What has really contributed to China's child obesity problem is the proliferation of US-style fast food. There are more than 300 Kentucky Fried Chicken outlets and some 400 branches of McDonald's in China. It is almost impossible to get into a Pizza Hut in Beijing between the hours of 5 and 8 p.m. so packed are they with Chinese.

The fallout from the childhood obesity problem, according to experts, is a Chinese medical system burdened with millions of children suffering from the diseases of the middle-aged: high blood pressure, cardiovascular diseases, and diabetes.

Prof Bai Qingzhi of the Harbin Medical Sciences University in northern China warned recently that fat deposits accumulating on the bodies of children would cause huge problems in later life.

He said children who are 20 per cent above their normal weight could be considered obese. He claimed China's overweignt children are often more than 50 per cent over the average weight for their age.

Prof Bai said obesity-related diseases are now occurring in 90 per cent of overweight Chinese boys and 50 per cent of overweight Chinese girls.

Last month, 150 Chinese health and nutrition experts gathered in Beijing for a conference and warned that China is facing an obesity epidemic.

Up to 5 per cent of Chinese are now considered obese, more than double the number ten year ago.
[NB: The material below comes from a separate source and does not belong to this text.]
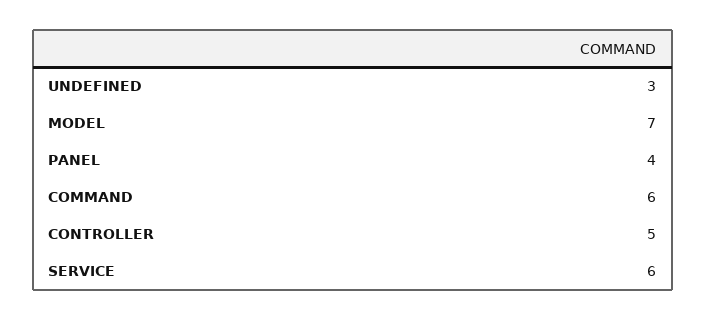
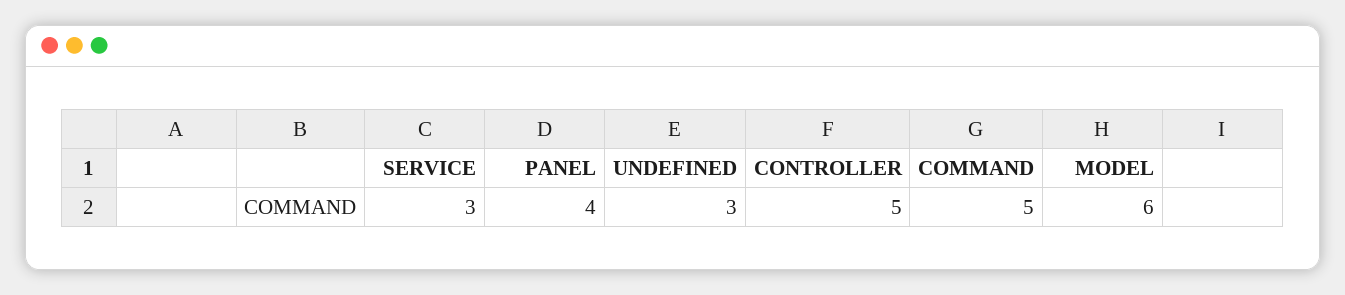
MODEL: 7 -> 6
COMMAND: 6 -> 5
SERVICE: 6 -> 3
While the figures still compares favourably with an obesity rate of between 10 and 20 per cent in Europe and 30 per cent in the US, the rapid increase is causing alarm.

Health experts fear that China's 36 million cases of obesity linked diabetes could soar to more than 100 million over the next 15 years.
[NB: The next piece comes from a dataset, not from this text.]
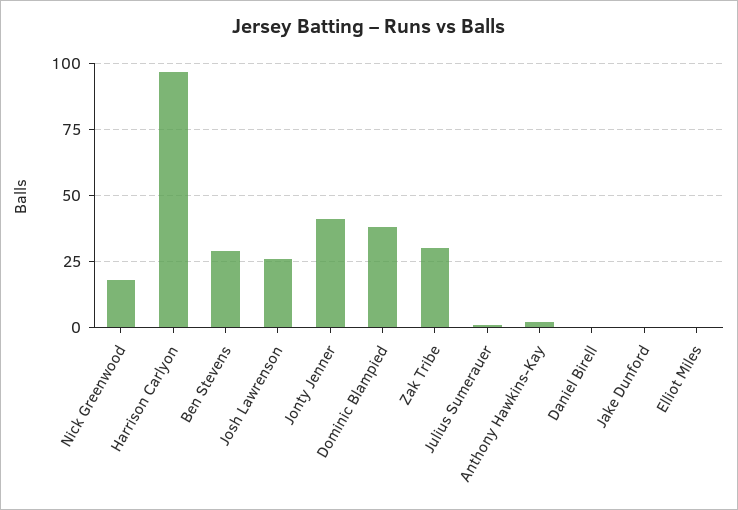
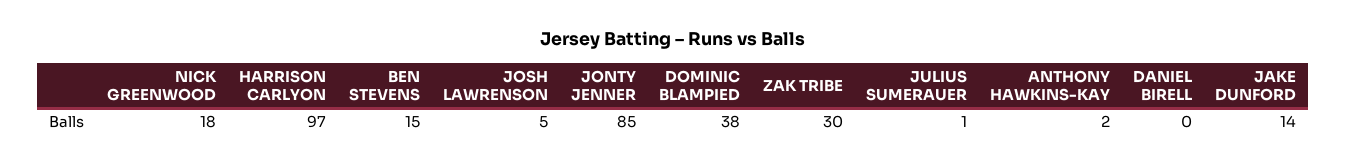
Ben Stevens: 30 -> 15
Josh Lawrenson: 25 -> 5
Jonty Jenner: 40 -> 85
Jake Dunford: 0 -> 14
Elliot Miles: 0 -> none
China's transition from a rural to increasingly westernised society is also likely to lead to heart ailments brought on by fatty diets, smoking and other factors, experts addressing the conference warned.

In 1978, shortly after the end of the Cultural Revolution, Chinese ate 7.7 kilograms of pork per person annually. By the mid 1990s this had increased almost three fold to 18.2 kilograms.

Consumption of other foods has also increased. People are eating 40 kilograms more grain a year now compared to twenty years ago and oil intake has increased six-fold in the same period.

The Vice-President of the Chinese Medical Association, Mr Jie Fu Huang, on the problem of obesity said: "The today of America will be the tomorrow of China."

Meanwhile, unless the trends shift, future generations of little emperors and empresses are facing a very western phenomenon . . . fighting the flab.